A report suggests that Indian markets are likely to see a smart recovery as the crude overhang diminishes and price-earnings premiums decrease. Emkay Global Financial Services forecasts the Indian rupee to strengthen towards Rs 91 per US dollar and the 10-year government bond yield to ease to around 6.65 per cent from the current 6.83 per cent, with normalization expected over two to three months. The report highlights that the recent 5% decline in the Nifty was mainly due to sustained FPI selling, but this trend is expected to reverse, positioning India as a favorable investment opportunity in the region.
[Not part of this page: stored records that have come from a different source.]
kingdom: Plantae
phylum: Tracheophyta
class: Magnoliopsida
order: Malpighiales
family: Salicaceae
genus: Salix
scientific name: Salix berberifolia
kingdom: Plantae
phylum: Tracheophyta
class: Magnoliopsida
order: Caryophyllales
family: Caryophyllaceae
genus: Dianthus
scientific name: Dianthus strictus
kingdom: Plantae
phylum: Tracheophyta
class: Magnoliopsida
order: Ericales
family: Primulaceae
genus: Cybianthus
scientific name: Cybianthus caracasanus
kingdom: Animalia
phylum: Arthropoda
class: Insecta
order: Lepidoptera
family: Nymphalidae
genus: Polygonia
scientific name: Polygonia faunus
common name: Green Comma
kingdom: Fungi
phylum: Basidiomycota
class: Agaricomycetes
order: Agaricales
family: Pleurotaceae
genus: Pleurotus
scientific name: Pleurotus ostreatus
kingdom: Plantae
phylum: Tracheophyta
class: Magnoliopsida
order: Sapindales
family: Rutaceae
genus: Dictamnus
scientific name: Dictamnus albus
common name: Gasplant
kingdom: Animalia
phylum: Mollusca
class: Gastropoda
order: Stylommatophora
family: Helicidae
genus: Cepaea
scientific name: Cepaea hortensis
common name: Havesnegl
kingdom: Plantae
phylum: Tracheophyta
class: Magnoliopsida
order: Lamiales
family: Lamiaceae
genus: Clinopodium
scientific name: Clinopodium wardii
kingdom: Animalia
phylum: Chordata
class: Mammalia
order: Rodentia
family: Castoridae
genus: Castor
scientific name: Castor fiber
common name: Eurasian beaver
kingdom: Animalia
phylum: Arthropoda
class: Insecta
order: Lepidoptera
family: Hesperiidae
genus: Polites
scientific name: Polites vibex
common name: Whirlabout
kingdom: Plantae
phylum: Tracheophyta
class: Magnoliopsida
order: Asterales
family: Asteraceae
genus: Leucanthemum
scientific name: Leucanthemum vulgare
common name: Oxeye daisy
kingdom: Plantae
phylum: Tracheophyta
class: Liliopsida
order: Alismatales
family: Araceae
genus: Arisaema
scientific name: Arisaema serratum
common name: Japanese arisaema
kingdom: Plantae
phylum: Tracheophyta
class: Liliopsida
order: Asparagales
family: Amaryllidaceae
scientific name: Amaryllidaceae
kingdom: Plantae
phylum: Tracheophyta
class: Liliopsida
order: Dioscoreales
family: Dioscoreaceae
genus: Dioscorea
A Brent average of $80 per barrel in FY27 could lead to a GDP growth reduction for India to 6.6%, along with an increase in inflation and the current account deficit to 4.3% and 1.7% of GDP, respectively. If Brent surpasses $100 per barrel, a more adverse terms-of-trade shock could elevate the CAD/GDP beyond 2.5% and result in a balance-of-payments deficit of about $85 billion. Despite the rise in oil and natural gas prices, they are still below levels that would typically correspond to a shock of this magnitude and duration, according to the report.
The report mentions that a Brent price of $85 per barrel would be largely manageable, but crossing the $100 per barrel mark would have a more pronounced macro impact. The simulation model indicates that at current oil prices, the government may need to reduce excise taxes by approximately Rs 19.5 per liter for diesel and petrol on average and cover additional LPG subsidy costs estimated at Rs 1 trillion to offset OMC losses fully. Such a tax cut would result in a fiscal cost of nearly 1.1% of GDP.